§ Passage provided:

▶

At the Market Sales Agreement

On March 28, 2025, we entered into an at market issuance sales agreement (the “Sales Agreement”) with B. Riley Securities, Inc., as sales agent or principal (“B. Riley Securities”), pursuant to which the Company could offer and sell shares of the Company’s Common Stock, having an aggregate market value of up to $8,6 million from time to time through B. Riley Securities. B. Riley Securities is entitled to compensation at a fixed commission rate of the gross sales price of the shares of Common Stock sold pursuant to the Sales Agreement. During the three months ended September 30, 2025, we sold 41,683 shares under the Sales Agreement for cash proceeds totaling $33. During the nine months ended September 30, 2025, we sold 151,072 shares under the Sales Agreement for cash proceeds totaling $116. On November 4, 2025, the Company filed a prospectus supplement to reduce the amount available under the Sales Agreement to an aggregate market value of up to $50.

2025 Private Placement

On October 24, 2025, the Company entered into a placement agency agreement (the “Placement Agreement”) with Roth Capital Partners, LLC (“Roth”),pursuant to which the Company engaged Roth to act as the exclusive placement agent in connection with a private placement of (i) an aggregate of 34,229,826 shares (the “2025 Private Placement Shares”) of the Company’s Common Stock, and (ii) warrants (the “Warrants”) to purchase up to 68,459,652 shares of Common Stock (collectively, the “2025 Private Placement”). Pursuant to the Placement Agreement, the Company agreed to pay Roth a cash fee equal to 5.0% of the gross proceeds received by the Company from the 2025 Private Placement.

◀

A few records
▶

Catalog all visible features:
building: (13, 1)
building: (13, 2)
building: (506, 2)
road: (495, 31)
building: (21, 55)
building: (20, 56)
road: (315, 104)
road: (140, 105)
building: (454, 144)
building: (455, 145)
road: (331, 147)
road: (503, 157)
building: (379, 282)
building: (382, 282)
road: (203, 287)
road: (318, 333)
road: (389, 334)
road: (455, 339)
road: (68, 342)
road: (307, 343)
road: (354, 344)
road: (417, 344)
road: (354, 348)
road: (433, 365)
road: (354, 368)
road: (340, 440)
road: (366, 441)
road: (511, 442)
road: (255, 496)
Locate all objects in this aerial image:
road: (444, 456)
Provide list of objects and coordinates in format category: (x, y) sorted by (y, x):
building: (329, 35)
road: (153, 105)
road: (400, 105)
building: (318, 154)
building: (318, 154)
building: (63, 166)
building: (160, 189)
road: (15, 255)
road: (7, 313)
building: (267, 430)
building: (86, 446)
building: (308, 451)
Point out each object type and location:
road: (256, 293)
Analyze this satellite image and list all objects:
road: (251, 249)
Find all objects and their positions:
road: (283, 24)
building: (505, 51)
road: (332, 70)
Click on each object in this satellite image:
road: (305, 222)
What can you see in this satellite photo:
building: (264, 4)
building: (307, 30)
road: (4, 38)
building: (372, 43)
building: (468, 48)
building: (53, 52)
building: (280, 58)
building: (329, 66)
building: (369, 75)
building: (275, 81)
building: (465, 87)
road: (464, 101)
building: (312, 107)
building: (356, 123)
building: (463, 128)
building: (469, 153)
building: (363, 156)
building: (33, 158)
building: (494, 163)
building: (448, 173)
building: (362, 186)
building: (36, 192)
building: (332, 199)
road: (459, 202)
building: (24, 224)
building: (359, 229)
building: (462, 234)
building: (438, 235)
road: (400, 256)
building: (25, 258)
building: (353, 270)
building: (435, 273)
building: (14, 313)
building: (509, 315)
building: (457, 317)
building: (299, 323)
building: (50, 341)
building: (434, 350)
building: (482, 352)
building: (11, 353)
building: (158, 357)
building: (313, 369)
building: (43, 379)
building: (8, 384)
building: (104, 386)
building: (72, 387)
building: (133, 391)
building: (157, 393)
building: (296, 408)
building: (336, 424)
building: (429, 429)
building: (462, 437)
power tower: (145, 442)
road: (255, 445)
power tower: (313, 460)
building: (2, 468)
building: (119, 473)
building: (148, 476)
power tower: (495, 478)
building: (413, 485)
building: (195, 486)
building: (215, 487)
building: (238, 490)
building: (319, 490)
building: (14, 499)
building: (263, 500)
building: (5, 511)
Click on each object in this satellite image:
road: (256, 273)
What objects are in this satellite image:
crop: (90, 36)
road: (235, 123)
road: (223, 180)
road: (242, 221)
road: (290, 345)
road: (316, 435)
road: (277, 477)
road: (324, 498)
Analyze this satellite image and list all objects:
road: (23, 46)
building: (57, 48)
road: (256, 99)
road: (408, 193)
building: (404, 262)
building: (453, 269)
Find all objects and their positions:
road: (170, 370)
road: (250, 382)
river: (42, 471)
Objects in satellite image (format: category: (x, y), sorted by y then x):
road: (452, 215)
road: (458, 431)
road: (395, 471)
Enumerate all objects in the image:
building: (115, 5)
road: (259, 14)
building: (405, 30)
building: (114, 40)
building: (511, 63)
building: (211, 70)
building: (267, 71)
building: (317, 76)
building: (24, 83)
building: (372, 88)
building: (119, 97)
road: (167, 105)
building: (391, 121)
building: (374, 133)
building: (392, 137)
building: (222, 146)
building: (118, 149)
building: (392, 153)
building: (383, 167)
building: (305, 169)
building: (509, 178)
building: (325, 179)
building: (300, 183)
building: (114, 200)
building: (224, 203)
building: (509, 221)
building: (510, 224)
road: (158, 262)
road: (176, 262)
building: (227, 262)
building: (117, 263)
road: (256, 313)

◀

§ Goals:
- 1) In the financing excerpt, what cash fee did the Company agree to pay Roth under the Placement Agreement?
- 2) From the financing excerpt, extract the part that opens with the words containing "On October 24, 2025, the" and closes with "2025 Private Placement.".
- 3) Write what comes next in the financing excerpt on the Company's stock sales and private placement, starting after its final sentence.

§ Answers to the problems:
- 1) A cash fee equal to 5.0% of the gross proceeds received by the Company from the 2025 Private Placement.

- 2)
On October 24, 2025, the Company entered into a placement agency agreement (the “Placement Agreement”) with Roth Capital Partners, LLC (“Roth”),pursuant to which the Company engaged Roth to act as the exclusive placement agent in connection with a private placement of (i) an aggregate of 34,229,826 shares (the “2025 Private Placement Shares”) of the Company’s Common Stock, and (ii) warrants (the “Warrants”) to purchase up to 68,459,652 shares of Common Stock (collectively, the “2025 Private Placement”). Pursuant to the Placement Agreement, the Company agreed to pay Roth a cash fee equal to 5.0% of the gross proceeds received by the Company from the 2025 Private Placement.

- 3)
On October 24, 2025 (the “Subscription Date”), the Company entered into a securities purchase agreement (the “Purchase Agreement”) with 325 Capital, LLC (“325 Capital”) and certain other accredited investors signatory thereto (collectively with 325 Capital, the “Investors”), pursuant to which it agreed to sell to the Investors (i) the 2025 Private Placement Shares at a purchase price of $0.409 per share and (ii) the Warrants, with an exercise price of $0.409 per share, for an aggregate purchase price of $14 million before deducting placement agent fees and offering expenses. 325 Capital and its affiliates beneficially own more than 5.0% of the outstanding Common Stock. In addition, Daniel M. Friedberg, who is a Managing Member of 325 Capital, serves on the Company’s board of directors.

The Purchase Agreement and the Warrants provide that each Investor’s beneficial ownership of Common Stock, including after taking into account the full exercise of such Investor’s Warrant, shall in no event exceed 49.5% of the issued and outstanding Common Stock (the “Maximum Ownership Limitation”). In the event that an Investor’s Warrant is not exercisable for shares of Common Stock due to the beneficial ownership of such Investor exceeding the Maximum Ownership Limitation, the applicable Warrant will be exercisable for shares of the Company’s Series A Convertible Preferred Stock, par value $0.0001 per share (the “Preferred Stock”), that are convertible into an equivalent number of shares of Common Stock for which the Warrant is exercisable. The Warrants will expire seven years from the date of issuance.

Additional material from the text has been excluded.